В Маньчжурских степях и дебрях

22
18
20
22
24
26
28
30

Ему он хорошо был виден, т. е. не сам тяжело ступающий и спотыкающийся китаец, а тот другой мертвый, который висел у него на спине…

Он видел его лицо, запрокинутое назад, его длинную, худую желтую шею. Ворот кофты был расстегнут. Широкая грудь сильно выпирала вперед. На солнце блестели, как белая кость, его голые, с задравшимися штанами, колени;

— Стреляй, — опять сказал Зиновьев.

И так как Крюков все медлил, прицелился сам, но сейчас же опустил руку с револьвером.

— Все равно ничего не будет…

И он передернул как-то криво всем лицом и стал часто-часто кусать нижнюю губу.

Крюков поднял револьвер…

Необыкновенное спокойствие сошло ему на душу. Убил одного — почему не убить другого. Ведь это — враги.

Теперь у него не было ни злобы против китайца ни радости, что китайцу вряд ли удастся уйти от его пули… Душа словно опустела… Словно все, что волновало ее, улеглось и успокоилось…
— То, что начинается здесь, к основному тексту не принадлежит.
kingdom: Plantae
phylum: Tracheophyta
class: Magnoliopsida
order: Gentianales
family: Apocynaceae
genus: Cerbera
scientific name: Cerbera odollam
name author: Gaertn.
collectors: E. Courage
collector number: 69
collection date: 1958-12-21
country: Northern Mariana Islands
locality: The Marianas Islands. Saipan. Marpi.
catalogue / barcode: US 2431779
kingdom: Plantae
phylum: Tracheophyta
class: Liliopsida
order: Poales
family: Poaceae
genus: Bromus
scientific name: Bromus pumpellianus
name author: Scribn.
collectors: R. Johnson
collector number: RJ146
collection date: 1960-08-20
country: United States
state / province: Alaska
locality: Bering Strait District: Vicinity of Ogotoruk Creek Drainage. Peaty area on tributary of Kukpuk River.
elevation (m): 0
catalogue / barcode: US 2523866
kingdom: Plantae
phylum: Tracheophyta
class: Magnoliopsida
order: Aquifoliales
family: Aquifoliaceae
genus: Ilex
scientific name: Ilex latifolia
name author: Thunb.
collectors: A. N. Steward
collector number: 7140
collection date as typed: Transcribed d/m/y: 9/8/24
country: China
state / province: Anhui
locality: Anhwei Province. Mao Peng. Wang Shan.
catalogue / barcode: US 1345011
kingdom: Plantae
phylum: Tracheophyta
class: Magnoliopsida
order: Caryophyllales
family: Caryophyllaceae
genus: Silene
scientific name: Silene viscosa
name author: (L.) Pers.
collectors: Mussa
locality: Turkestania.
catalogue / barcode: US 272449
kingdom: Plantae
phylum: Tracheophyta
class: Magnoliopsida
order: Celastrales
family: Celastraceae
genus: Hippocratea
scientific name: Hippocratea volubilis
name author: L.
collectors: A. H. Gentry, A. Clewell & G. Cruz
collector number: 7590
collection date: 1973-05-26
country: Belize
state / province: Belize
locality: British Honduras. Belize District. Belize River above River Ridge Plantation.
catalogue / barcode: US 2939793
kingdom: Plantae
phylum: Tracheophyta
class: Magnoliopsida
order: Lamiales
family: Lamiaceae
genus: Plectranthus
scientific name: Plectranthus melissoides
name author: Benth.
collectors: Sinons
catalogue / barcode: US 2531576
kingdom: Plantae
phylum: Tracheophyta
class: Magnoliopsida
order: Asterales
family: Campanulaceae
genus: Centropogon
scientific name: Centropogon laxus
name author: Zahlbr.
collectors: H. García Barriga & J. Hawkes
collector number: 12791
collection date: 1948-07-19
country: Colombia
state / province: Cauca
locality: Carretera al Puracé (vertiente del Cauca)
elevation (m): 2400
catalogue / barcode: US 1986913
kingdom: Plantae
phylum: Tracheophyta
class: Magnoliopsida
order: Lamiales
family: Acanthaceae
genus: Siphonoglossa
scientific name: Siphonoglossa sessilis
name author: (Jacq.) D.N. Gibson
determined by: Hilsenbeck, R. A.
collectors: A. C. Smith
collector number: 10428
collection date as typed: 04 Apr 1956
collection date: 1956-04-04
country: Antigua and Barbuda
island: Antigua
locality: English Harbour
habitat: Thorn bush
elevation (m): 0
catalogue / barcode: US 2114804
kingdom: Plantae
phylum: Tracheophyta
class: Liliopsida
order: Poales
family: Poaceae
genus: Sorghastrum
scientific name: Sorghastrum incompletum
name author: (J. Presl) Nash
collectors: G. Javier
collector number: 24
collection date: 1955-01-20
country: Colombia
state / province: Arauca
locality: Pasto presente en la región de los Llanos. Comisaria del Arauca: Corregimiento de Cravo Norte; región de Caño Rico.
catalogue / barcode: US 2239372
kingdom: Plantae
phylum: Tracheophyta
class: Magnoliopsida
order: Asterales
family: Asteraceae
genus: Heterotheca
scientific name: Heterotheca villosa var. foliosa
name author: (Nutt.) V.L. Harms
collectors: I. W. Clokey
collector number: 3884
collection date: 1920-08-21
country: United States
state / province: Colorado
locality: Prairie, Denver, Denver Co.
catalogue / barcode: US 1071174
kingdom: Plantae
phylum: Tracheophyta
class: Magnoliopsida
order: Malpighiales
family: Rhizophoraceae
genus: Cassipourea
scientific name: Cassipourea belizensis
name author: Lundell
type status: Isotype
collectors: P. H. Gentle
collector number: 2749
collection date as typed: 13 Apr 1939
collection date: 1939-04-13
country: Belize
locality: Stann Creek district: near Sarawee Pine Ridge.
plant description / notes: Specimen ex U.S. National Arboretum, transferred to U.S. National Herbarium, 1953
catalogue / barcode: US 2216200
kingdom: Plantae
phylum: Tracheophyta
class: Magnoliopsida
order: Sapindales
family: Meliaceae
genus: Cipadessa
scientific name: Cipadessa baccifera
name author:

Не торопясь, спокойно и уверенно стал он наводить револьвер, повел им сначала немного вправо, потом вниз и, плавно закруглив, стал поднимать кверху.

Это был его способ верно брать мушку.

Он никогда не останавливал мушки на цели; он только подвигал револьвер планомерно к цели, нажимая в то же время на спуск.

И когда мушка приходилась прямо против цели, курок у него падал точно сам собой…

Редко, когда он делал промах, — разве если волновался.

Но сейчас он был спокоен.

Он знал, что на таком близком расстоянии его пуля все равно достала бы китайца, если бы попала в грудь трупа. Но для большей верности он решил стрелять в труп немного ниже шеи.

Он уже готовился спустить курок, и вдруг ему показалось, будто лицо трупа исказилось страданием и мукой.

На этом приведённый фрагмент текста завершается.